**Text section:**
--- START ---

On Tue, Apr 02, 2019 at 04:14:42PM -0700, Trond Myklebust wrote:
> The current knfsd implementation is unable to support containers that
> want to run different combinations of NFS versions. This is because of
> the way we define which versions are supported: by directly editing the
> global version table in 'nfsd_program'.
> The following patch set modifies the method used to define version
> information by moving some of the server RPC request initialisation
> down into knfsd itself, allowing it to manage the version-specific
> initialisation.

Sounds fine, though I'm curious what the motivation is.

I assume the current behavior is that setting versions from any
container sets them globally (rather than erroring out or something)--so
is there any way some can detect whether they've got the new behavior
other than trying it and seeing what the result is in another container?

--b.

>
> Note that we might want to consider a few follow ups to this patchset
> to get rid of some of the version-specific flags (e.g. vs_hidden) that
> currently need to be managed in the generic SUNRPC server code on behalf
> of just one or two RPC programs. These flags can easily by replaced by
> custom RPC request initialisers.
>
> Trond Myklebust (6):
> SUNRPC/nfs: Fix return value for nfs4_callback_compound()
> SUNRPC: Add a callback to initialise server requests
> SUNRPC: Clean up generic dispatcher code
> SUNRPC: Allow further customisation of RPC program registration
> nfsd: Add custom rpcbind callbacks for knfsd
> nfsd: Allow containers to set supported nfs versions
>
> fs/lockd/svc.c | 4 +-
> fs/nfs/callback.c | 2 +
> fs/nfs/callback_xdr.c | 2 +-
> fs/nfsd/netns.h | 8 +
> fs/nfsd/nfs4proc.c | 3 +-
> fs/nfsd/nfsctl.c | 25 +--
> fs/nfsd/nfsd.h | 8 +-
> fs/nfsd/nfssvc.c | 251 +++++++++++++++++++++++++-----
> include/linux/sunrpc/svc.h | 33 ++++
> net/sunrpc/svc.c | 310 ++++++++++++++++++++++++-------------
> 10 files changed, 480 insertions(+), 166 deletions(-)

--- END ---

**Data:**
--- START ---

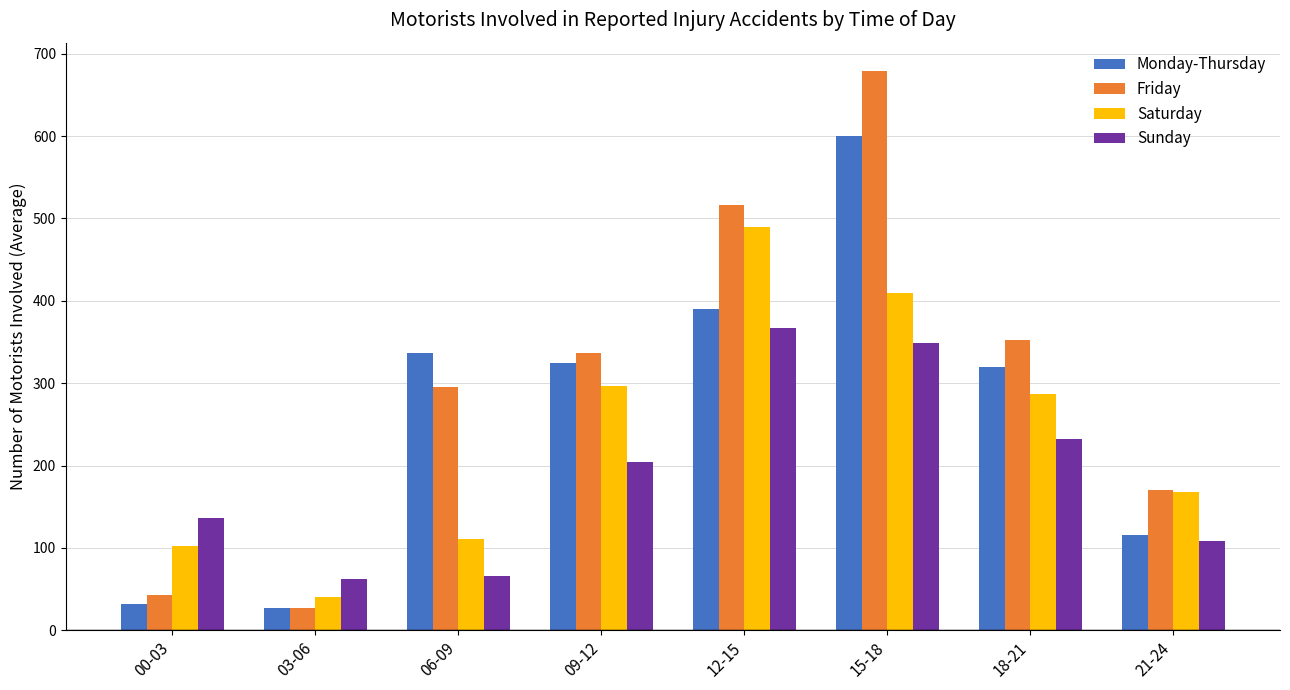

What is the spread (max minus min) of values at 21-24?

61.4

--- END ---

**Tasks for this exercise:**
1) Translate this sentence from the knfsd patch email into Spanish: "Sounds fine, though I'm curious what the motivation is."
2) Carry on the knfsd patch email from the point where it ends.

**Expected outputs:**
1) Suena bien, aunque tengo curiosidad por saber cuál es la motivación.

2)
>
> --
> 2.20.1
>

2019-04-03 02:07:51

by Trond Myklebust

[permalink] [raw]
Subject: Re: [PATCH 0/6] Allow containerised knfsd to set supported NFS versions

On Tue, 2019-04-02 at 20:36 -0400, J. Bruce Fields wrote:
> On Tue, Apr 02, 2019 at 04:14:42PM -0700, Trond Myklebust wrote:
> > The current knfsd implementation is unable to support containers
> > that
> > want to run different combinations of NFS versions. This is because
> > of
> > the way we define which versions are supported: by directly editing
> > the
> > global version table in 'nfsd_program'.
> > The following patch set modifies the method used to define version
> > information by moving some of the server RPC request initialisation
> > down into knfsd itself, allowing it to manage the version-specific
> > initialisation.
>
> Sounds fine, though I'm curious what the motivation is.
>
> I assume the current behavior is that setting versions from any
> container sets them globally (rather than erroring out or something)-
> -so
> is there any way some can detect whether they've got the new behavior
> other than trying it and seeing what the result is in another
> container?
>

The main motivation is to allow knfsd to work in a container, just like
it would in a VM.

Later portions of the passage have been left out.